1.  Some baby teeth stay in the mouth for a long long time.  There are a total of 20 primary teeth (baby teeth).  Rather than falling out all together in a short amount of time, their exfoliation (falling off) follows a chronological order over 6 years of time.  Children often start to lose teeth around the age of 5 1/2 to 6 then lose their last tooth around 11 or 12 years old.  The incisors (front teeth) usually fall out first then the molars (big teeth in the back) fall out last.  So if a 3yo child comes in with 2 cavities on her molars we definitely need to restore them because those teeth need to last another 9 years!  Along the same logic, if a 6 yo child comes in with 2 cavities in the front it would make sense to either leave them alone or extract those teeth if the parents are sick of looking at the cavities.

2.  Cavities are not static, they’re always getting bigger.  When the cavity is limited to the enamel (superficial surface layer of the tooth), sometimes the cavity can stay the same size or even heal itself.  But once it’s into the dentin layer, cavities continue to grow and get bigger and bigger.  The rate of increase is often very rapid in children due to limited oral hygiene, size of the tooth, and frequent sugar exposure.  What may look like a small brown spot this year very often turn into a big hole the following year.
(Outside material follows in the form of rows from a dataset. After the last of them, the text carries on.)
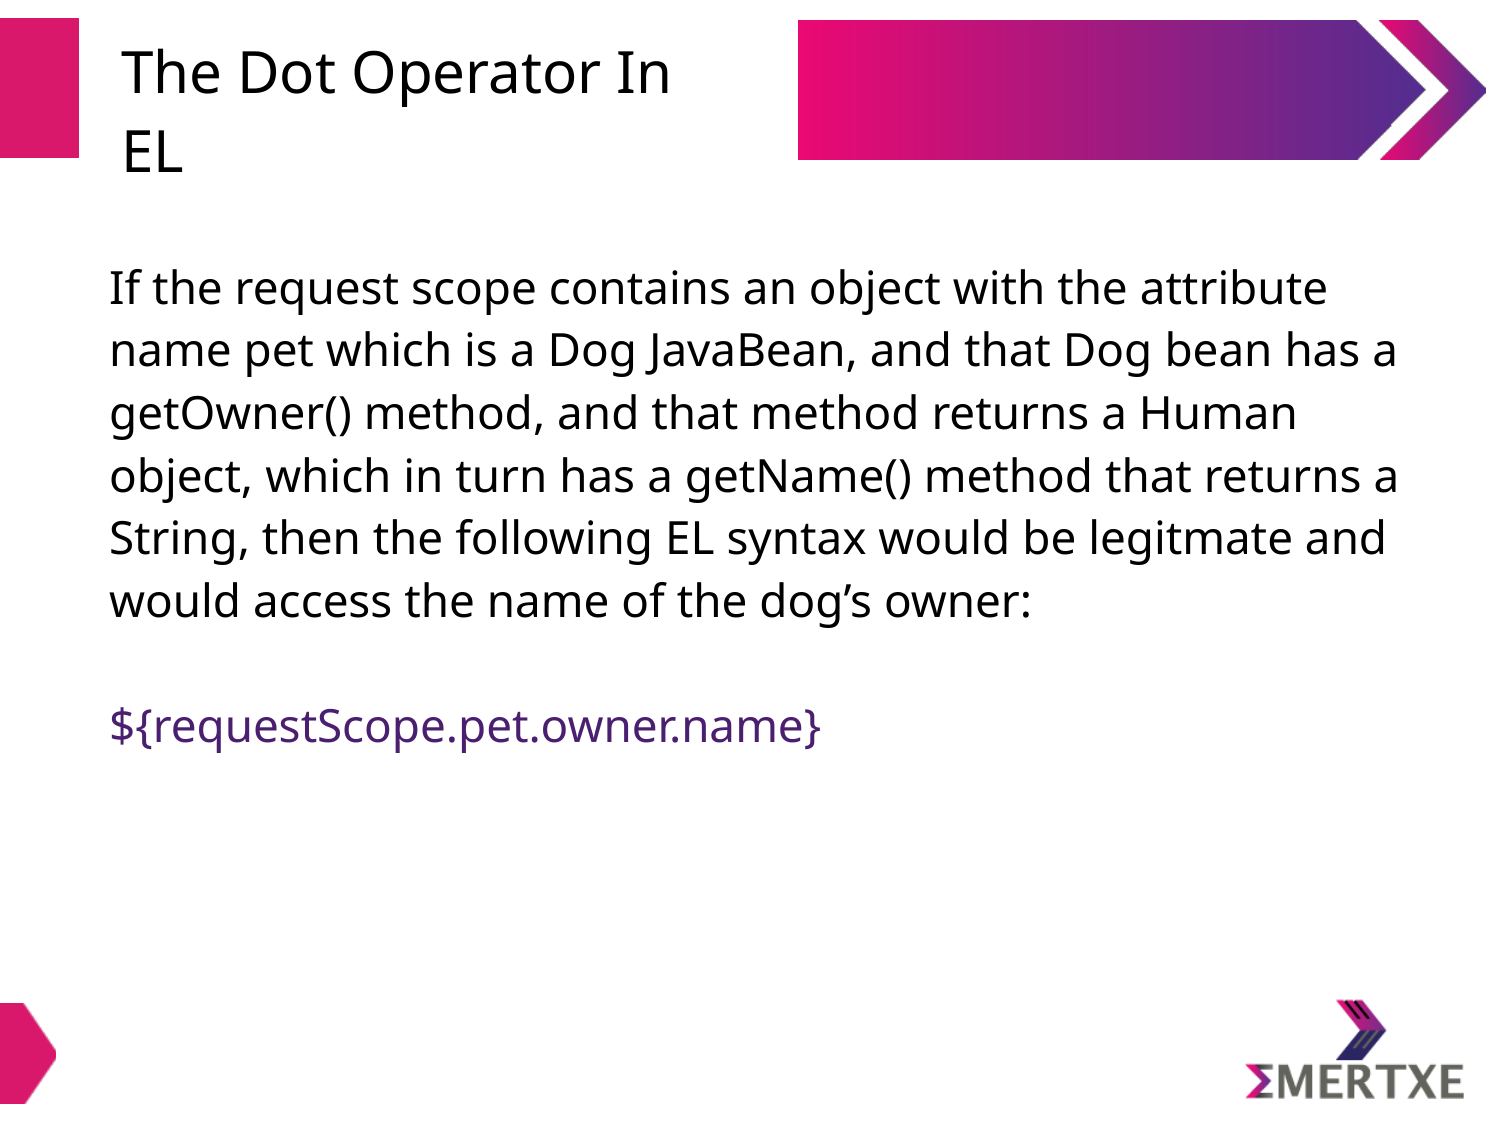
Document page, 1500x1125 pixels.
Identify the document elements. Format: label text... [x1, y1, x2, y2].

text_box If the request scope contains an object with the attribute name pet which is a Dog JavaBean, and that Dog bean has a getOwner() method, and that method returns a Human object, which in turn has a getName() method that returns a String, then the following EL syntax would be legitmate and would access the name of the dog’s owner: ${requestScope.pet.owner.name} [94, 248, 1418, 829]
picture [798, 20, 1486, 160]
text_box The Dot Operator In EL [106, 23, 733, 181]
picture [1245, 996, 1465, 1099]
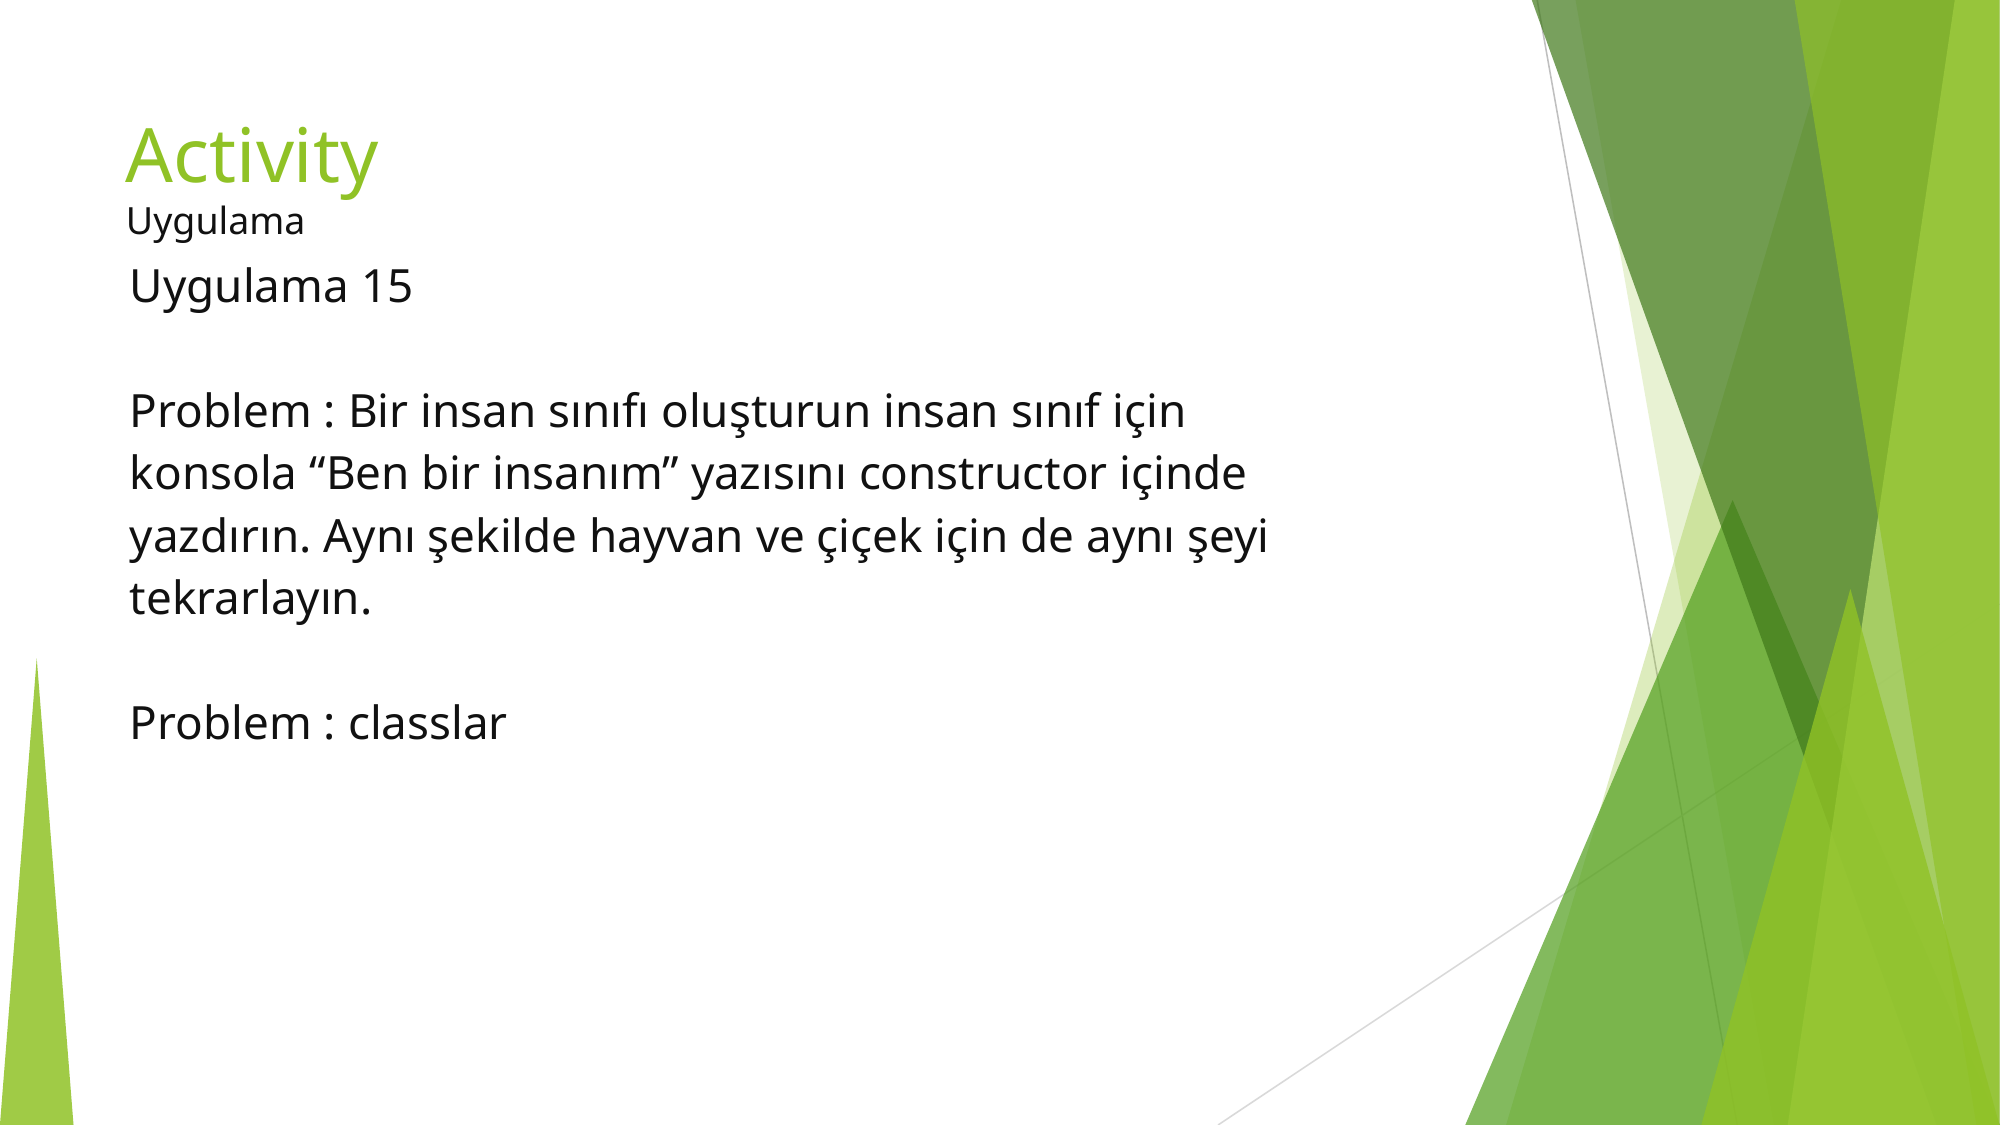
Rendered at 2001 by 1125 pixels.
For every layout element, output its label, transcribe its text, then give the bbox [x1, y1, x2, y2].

title Activity Uygulama [111, 99, 1522, 317]
text_box Uygulama 15 Problem : Bir insan sınıfı oluşturun insan sınıf için konsola “Ben bir insanım” yazısını constructor içinde yazdırın. Aynı şekilde hayvan ve çiçek için de aynı şeyi tekrarlayın. Problem : classlar [129, 283, 1335, 911]
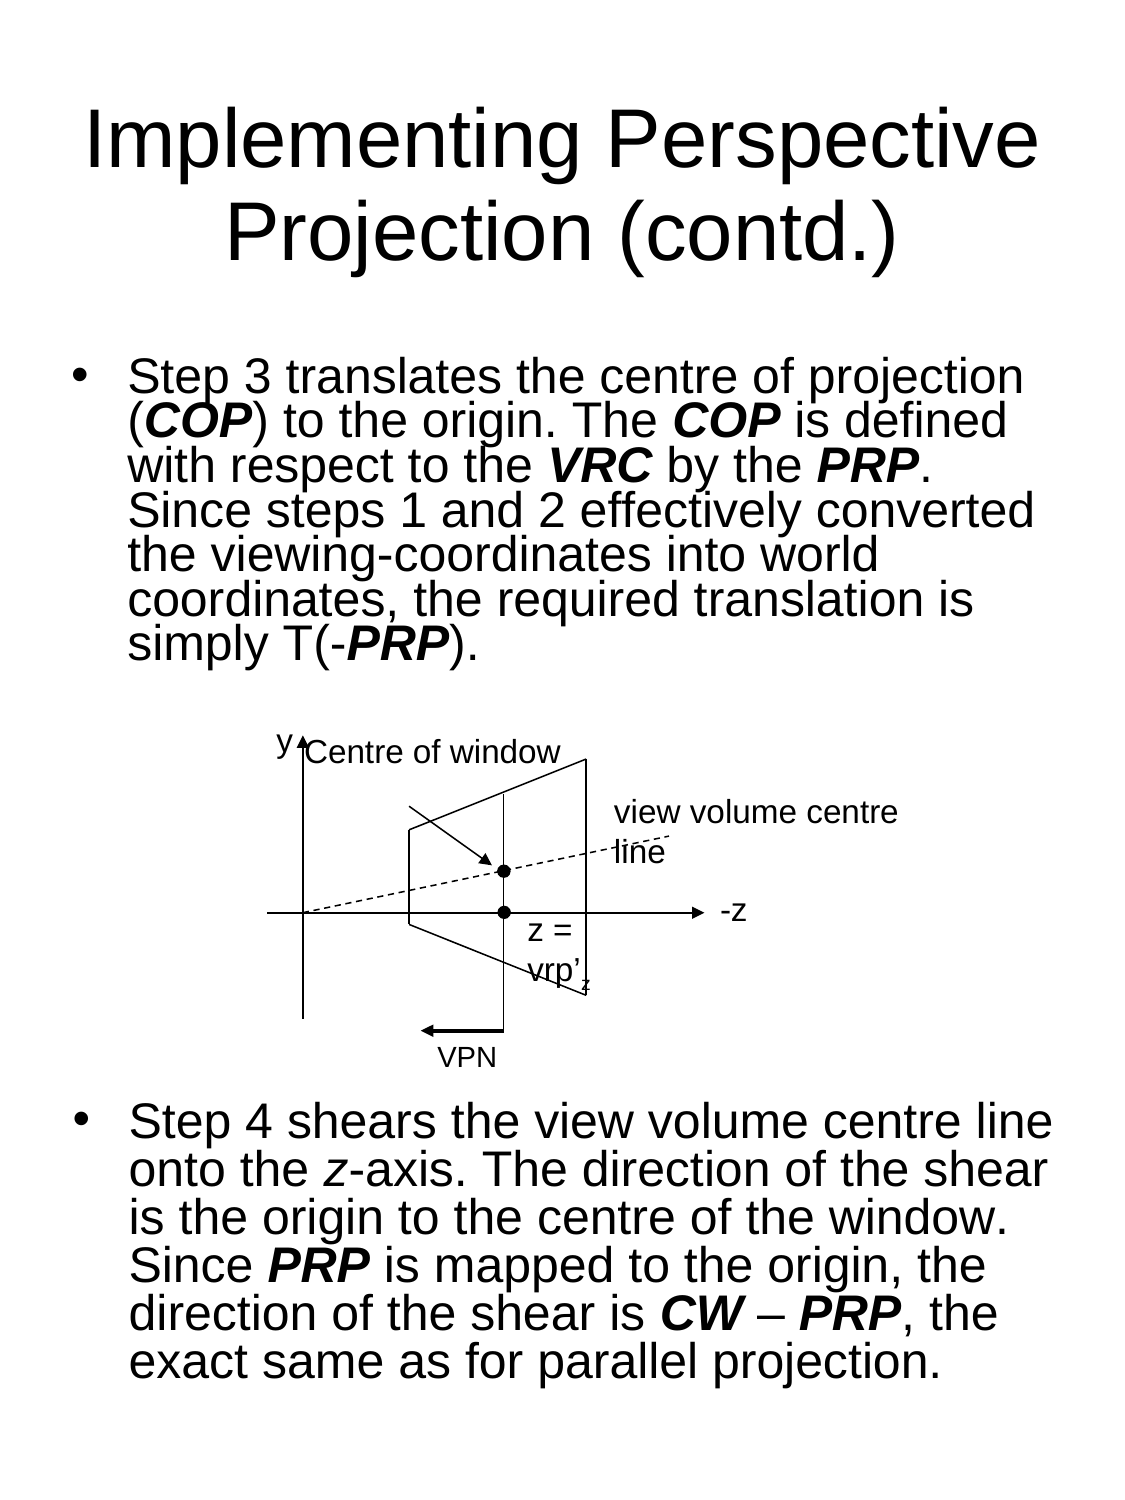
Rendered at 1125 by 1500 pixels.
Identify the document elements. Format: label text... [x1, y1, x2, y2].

3.  It is much easier to restore teeth when the decay is small (fillings) than to fix big cavities (nerve treatments and crowns).  A lot of time untreated large cavities can infect the nerve and cause and infection or abscess, by then we have no choice other than extracting the tooth.  Fillings are also easier on the wallet for the parents.

4.  Primary teeth (baby teeth) not only serve their purpose in chewing, speech, and esthetics; they also maintain proper position of all the adjacent teeth in the area.  If we extract a back molar, the space that’s left after the extraction would cause the adjacent teeth to shift in position resulting in misalignment.  Often times a space maintainer (ie band and loop, Nance appliance, or lower lingual holding arch) needs to be put in after an extraction to prevent shifting of other teeth.  Something like that would have been prevented if the cavities were detected and treated earlier to avoid the extraction.

To put it simply: YES cavities on baby teeth for sure need to be fixed!